- **Document section**
══════════

Users dataset requirements (VIDEO_ON_DEMAND domain) - Amazon Personalize
Services or capabilities described in Amazon Web Services documentation might vary by Region. To see the differences applicable to the China Regions, see Getting Started with Amazon Web Services in China (PDF).

Users dataset requirements (VIDEO_ON_DEMAND domain)

A Users dataset stores metadata about your users. This might include information such as age, gender, and loyalty membership for each item. For information on the types of user data you can import into Amazon Personalize, see Users dataset. For information about general Amazon Personalize schema requirements, such as formatting requirements and available field data types, see Schemas. These requirements apply to all schemas, regardless of domain.

A Users dataset is optional for all VIDEO_ON_DEMAND use cases. If you have user data, we recommend creating one to get the most relevant recommendations. If you create a Users dataset, your schema must include the following fields.

  • USER_ID

  • 1 metadata field (categorical string or numerical)

You are free to add additional fields depending on your use case and your data. As long as the fields aren't listed as required or reserved, and the data types are listed in Schema data types, the field names and data types are up to you. For an example of the default schema for Users datasets for VIDEO_ON_DEMAND domains, see Default Users schema (VIDEO_ON_DEMAND domain).

══════════

- **Collected data**
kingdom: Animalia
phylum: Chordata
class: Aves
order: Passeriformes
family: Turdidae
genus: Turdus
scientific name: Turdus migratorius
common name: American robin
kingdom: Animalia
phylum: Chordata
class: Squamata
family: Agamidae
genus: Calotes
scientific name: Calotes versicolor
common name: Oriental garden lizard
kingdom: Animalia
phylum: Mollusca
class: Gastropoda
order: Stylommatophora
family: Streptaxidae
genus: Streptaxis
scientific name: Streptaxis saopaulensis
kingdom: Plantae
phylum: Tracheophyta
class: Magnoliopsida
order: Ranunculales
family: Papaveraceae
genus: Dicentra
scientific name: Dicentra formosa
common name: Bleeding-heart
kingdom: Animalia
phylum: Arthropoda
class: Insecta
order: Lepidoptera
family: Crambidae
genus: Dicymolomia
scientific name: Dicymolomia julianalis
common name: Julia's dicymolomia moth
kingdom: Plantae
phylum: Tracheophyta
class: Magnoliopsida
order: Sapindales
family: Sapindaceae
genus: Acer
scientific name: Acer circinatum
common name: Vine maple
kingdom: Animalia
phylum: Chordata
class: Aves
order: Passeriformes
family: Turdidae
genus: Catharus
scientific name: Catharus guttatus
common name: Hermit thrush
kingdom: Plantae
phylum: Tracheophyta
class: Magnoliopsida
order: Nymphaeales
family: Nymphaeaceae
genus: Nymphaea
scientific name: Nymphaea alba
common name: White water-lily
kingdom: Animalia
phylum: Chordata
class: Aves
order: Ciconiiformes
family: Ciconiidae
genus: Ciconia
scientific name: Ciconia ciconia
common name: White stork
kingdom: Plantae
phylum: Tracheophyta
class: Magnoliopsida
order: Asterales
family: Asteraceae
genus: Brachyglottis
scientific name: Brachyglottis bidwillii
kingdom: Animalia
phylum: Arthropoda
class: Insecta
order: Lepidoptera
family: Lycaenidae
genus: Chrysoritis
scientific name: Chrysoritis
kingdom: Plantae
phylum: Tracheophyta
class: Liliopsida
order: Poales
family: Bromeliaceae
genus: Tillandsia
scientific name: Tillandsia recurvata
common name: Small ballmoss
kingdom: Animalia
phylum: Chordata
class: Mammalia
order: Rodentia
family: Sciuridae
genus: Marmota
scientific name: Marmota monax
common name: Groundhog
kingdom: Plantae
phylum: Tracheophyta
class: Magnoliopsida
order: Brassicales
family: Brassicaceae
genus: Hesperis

══════════

- **Required tasks**
1 > Can you sum up the Users dataset requirements page in two sentences?
2 > Could you extend the Users dataset requirements page beyond its final sentence?

- **Results of the exercise**
1 > In the VIDEO_ON_DEMAND domain, a Users dataset stores metadata about users and is optional for all use cases, though creating one is recommended if you have user data. If you create one, its schema must include USER_ID and one categorical string or numerical metadata field, and you may add further fields of your choosing as long as they aren't required or reserved and their data types are listed in Schema data types.

2 >
A SUBSCRIPTION_MODEL field is included in the default schema. This field is an optional reserved keyword and must have a type of string with categorical set to true. To get the best recommendations, we recommend that you keep this field in your schema if you have subscription model information about each of your users in your data. The data you import must match your schema.

Using categorical data

To use categorical data, add a field of type string and set the field's categorical attribute to true in your schema. Then include the categorical data in your bulk CSV file and individual item imports. For users with multiple categories, separate each value using the vertical bar, '|'. For example, for a SUBSCRIPTION_MODEL field, your data for a user might be student|monthly|discount.

Categorical values can have at most 1000 characters. If you have a user with a categorical value with more than 1000 characters, your dataset import job will fail.

Default Users schema (VIDEO_ON_DEMAND domain)

The following is the default VIDEO_ON_DEMAND domain schema for Users datasets.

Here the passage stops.